[TEXT PROVIDED — start]

By the end of this course you will:

  • Deepen your proficiency in Python, data visualization, and data wrangling
  • Learn how to automate dataset creation via web scraping and programmic APIs
  • Learn the fundamentals of geospatial analytics
  • Learn core Natural Language Processing techniques including scraping, cleaning, representing, transforming and analyzing text
  • Learn the fundamentals time series analysis
  • Learn basic graph theory, algorithms, metrics and visualizations
  • Present your code on Github and project on a personal website
  • Learn how to identify interesting multi-disciplinary research questions and judiciously use a wide range of computational technologies to analyze, critique and productively address such questions

Grading

  • 25% DataCamp

  • 15% Reading/Concept Quizzes

  • 40% 3 Mini-projects

  • 20% Final Project

There is no final exam

Attendance

In accordance with standard Kenyon policy, absences greater than 25% of the class will result in a failing grade. You are allowed three absences, no questions asked, before your attendance grade drops.

[TEXT PROVIDED — finish]
[RECORD EXTRACTS — start]

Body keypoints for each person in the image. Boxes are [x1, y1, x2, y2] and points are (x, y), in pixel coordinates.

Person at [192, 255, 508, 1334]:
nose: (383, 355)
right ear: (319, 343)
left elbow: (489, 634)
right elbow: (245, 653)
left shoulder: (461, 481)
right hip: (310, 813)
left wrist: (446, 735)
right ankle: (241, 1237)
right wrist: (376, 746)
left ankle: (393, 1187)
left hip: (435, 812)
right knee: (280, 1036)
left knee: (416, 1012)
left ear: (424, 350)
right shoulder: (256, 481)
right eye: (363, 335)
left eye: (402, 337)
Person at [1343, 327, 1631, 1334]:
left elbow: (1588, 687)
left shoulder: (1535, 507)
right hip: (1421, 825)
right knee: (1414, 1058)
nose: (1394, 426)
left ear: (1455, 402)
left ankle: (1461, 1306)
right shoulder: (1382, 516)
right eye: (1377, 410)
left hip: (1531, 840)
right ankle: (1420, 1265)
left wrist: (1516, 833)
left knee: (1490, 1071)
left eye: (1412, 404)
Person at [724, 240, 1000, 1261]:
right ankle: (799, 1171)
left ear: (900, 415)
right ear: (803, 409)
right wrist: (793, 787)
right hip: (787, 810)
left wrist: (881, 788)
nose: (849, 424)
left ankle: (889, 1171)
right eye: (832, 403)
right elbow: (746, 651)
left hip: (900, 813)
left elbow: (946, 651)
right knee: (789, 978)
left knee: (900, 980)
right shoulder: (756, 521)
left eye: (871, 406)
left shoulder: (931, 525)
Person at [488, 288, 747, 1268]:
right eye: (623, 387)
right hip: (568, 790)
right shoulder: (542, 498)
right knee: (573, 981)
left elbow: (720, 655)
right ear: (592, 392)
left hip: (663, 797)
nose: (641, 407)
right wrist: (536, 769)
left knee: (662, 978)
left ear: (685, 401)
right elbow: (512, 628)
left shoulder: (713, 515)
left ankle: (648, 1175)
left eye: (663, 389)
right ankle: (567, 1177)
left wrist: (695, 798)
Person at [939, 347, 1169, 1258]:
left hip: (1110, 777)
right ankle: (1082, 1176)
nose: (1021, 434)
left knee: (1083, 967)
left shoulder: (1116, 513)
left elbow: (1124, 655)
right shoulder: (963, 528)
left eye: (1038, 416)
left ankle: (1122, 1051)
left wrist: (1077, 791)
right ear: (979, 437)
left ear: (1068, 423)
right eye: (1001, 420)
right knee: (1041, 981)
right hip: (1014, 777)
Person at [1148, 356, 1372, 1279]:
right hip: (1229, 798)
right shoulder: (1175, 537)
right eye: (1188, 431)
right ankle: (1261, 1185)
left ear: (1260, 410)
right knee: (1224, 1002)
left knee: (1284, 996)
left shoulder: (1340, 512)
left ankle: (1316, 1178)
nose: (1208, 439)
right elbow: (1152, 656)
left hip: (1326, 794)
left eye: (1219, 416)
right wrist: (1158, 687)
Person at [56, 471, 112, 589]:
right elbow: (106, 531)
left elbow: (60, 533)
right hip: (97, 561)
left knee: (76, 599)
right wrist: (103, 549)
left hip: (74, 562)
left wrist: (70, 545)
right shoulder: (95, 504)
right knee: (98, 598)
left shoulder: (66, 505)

[RECORD EXTRACTS — finish]

● COMPLETE THE FOLLOWING:
a. Answer these questions using the syllabus:
(i) What share of the grade do the 3 mini-projects make up?
(ii) How many absences are allowed, no questions asked, before the attendance grade drops?
(iii) Where will students present their code?
b. From the syllabus, list every part of the grade along with its percentage.
c. Repeat the part of the syllabus starting with "In accordance with" and going on through "attendance grade drops.".

● WRITTEN RESPONSES:
a.
(i) 40%
(ii) Three
(iii) On Github

b.
- DataCamp: 25%
- Reading/Concept Quizzes: 15%
- 3 Mini-projects: 40%
- Final Project: 20%

c.
In accordance with standard Kenyon policy, absences greater than 25% of the class will result in a failing grade. You are allowed three absences, no questions asked, before your attendance grade drops.